Bilder ohne plakative Botschaft

So reflektiert Annika Plank, ehemalige Mitarbeiterin des Kunstmuseums Stuttgart, das Buch akademisch. „Wie Bernd und Hilla Becher in den 1960er Jahren begannen, durch ihre Typologie ein Bewusstsein für den kulturellen Wert von Industriebauten zu wecken, schärfen Lukas Günthers Bilder den Blick für den Umgang mit Essen“, schreibt Plank im Vorwort. „In ihnen spiegelt sich soziokulturelle Prägung und Verfasstheit der jeweiligen Gesellschaft – Koch- und Essrituale als Ausdruck von Tradition und Fortschritt, Mangel und Überfluss, Mittel politischer Stellungnahme und sozialer Distinktion.“

Dem naiven Betrachter fällt eher auf, dass viele Gerichte auf Lukas Günthers Fotos schlichtweg ekelhaft aussehen. Dabei hatte der reisende Speisende mit Rücksicht auf die eigene Befindlichkeit darauf verzichtet, in Vietnam gegrillten Hund oder in Kambodscha frittierte Insekten zu essen. „Ich mag solche krassen Sachen nicht“, sagt er.

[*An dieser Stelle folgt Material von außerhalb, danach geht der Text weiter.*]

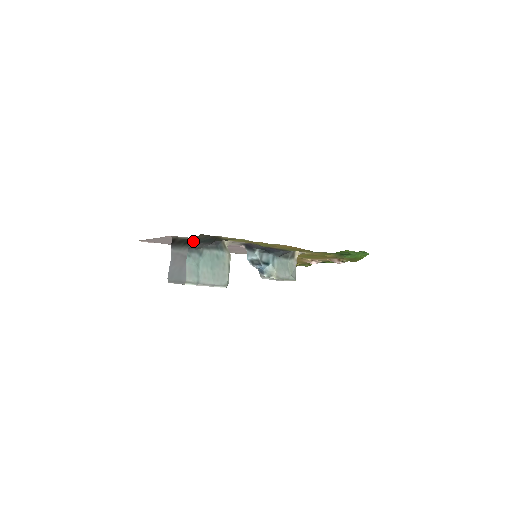
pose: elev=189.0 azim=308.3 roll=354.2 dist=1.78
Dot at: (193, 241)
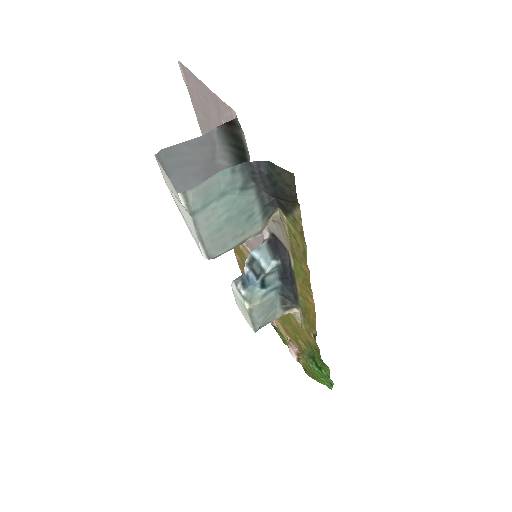
Dot at: (266, 163)
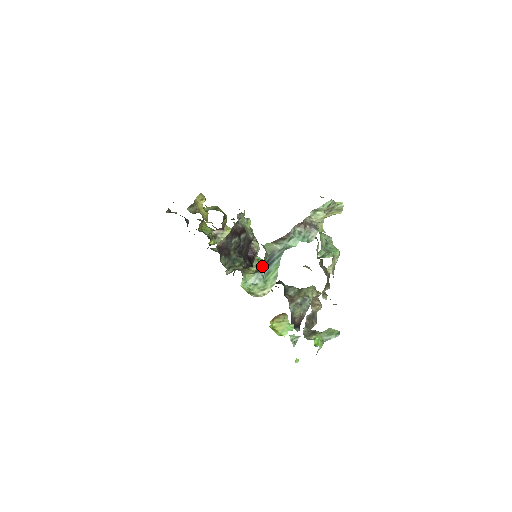
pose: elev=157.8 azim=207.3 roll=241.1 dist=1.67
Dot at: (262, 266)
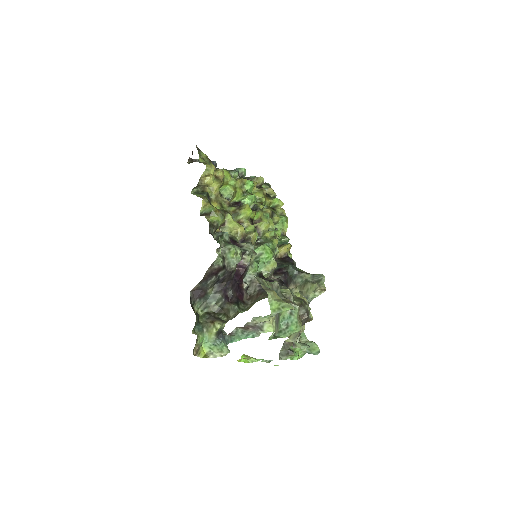
Dot at: (221, 332)
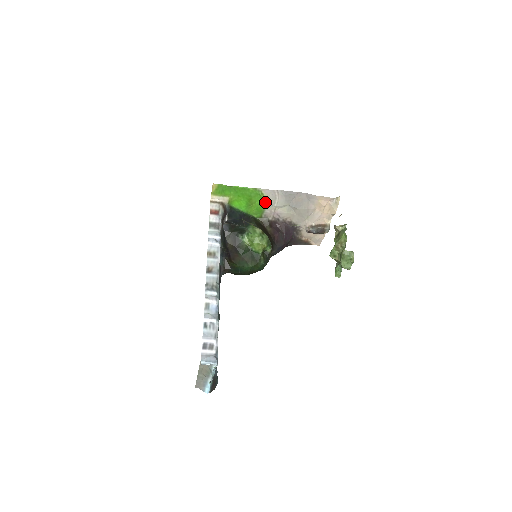
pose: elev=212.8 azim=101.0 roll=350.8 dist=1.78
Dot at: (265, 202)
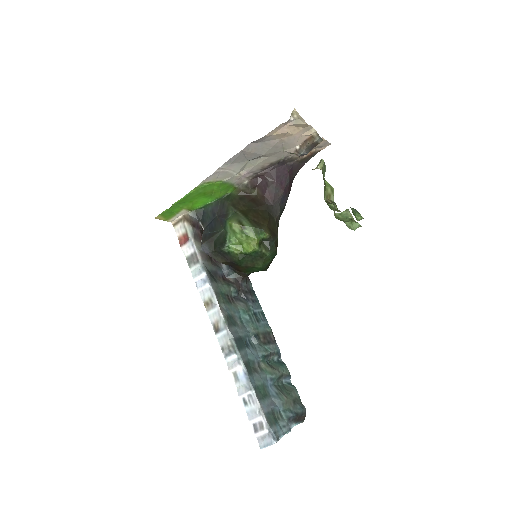
Dot at: (221, 182)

Gegessen wird, was vertraut ist

Stellt sich die Frage, wie es zu individuellen Lebensmittelpräferenzen überhaupt kommt. Ernährungspsychologen gehen davon aus, dass sie durch Gewohnheit entstehen: Gemampft wird, was bereits bekannt und vertraut ist. Entgegen dem Sprichwort „Das Auge isst mit“ scheinen ästhetische Kriterien die Menüauswahl kaum zu beeinflussen. Jedenfalls wirken die Schweine-, Rind-, Lamm- und Geflügelfleischgerichte, welche Günther weltweit zu sich genommen hat, auf seinen Bildern wenig appetitlich. Dennoch hat er sie wonnevoll verspeist.

Lukas Günther sagt, dass ihm alles, was in seinem Buch abgebildet ist, „sehr gut geschmeckt hat“. Bei der „Pasta nera con Sepia“, die ihm im August vergangenen Jahres in Venetien kredenzt wurde, gerät er geradezu ins Schwärmen: „Ein ganz wunderbares Aroma!“ Visuell erscheinen die Tintenfischspaghetti hingegen wie ein Würmergulasch. Zwischen all den Kochbildbänden mit ihren opulenten Fotos wirken solche primitiven Aufnahmen verstörend lebensecht.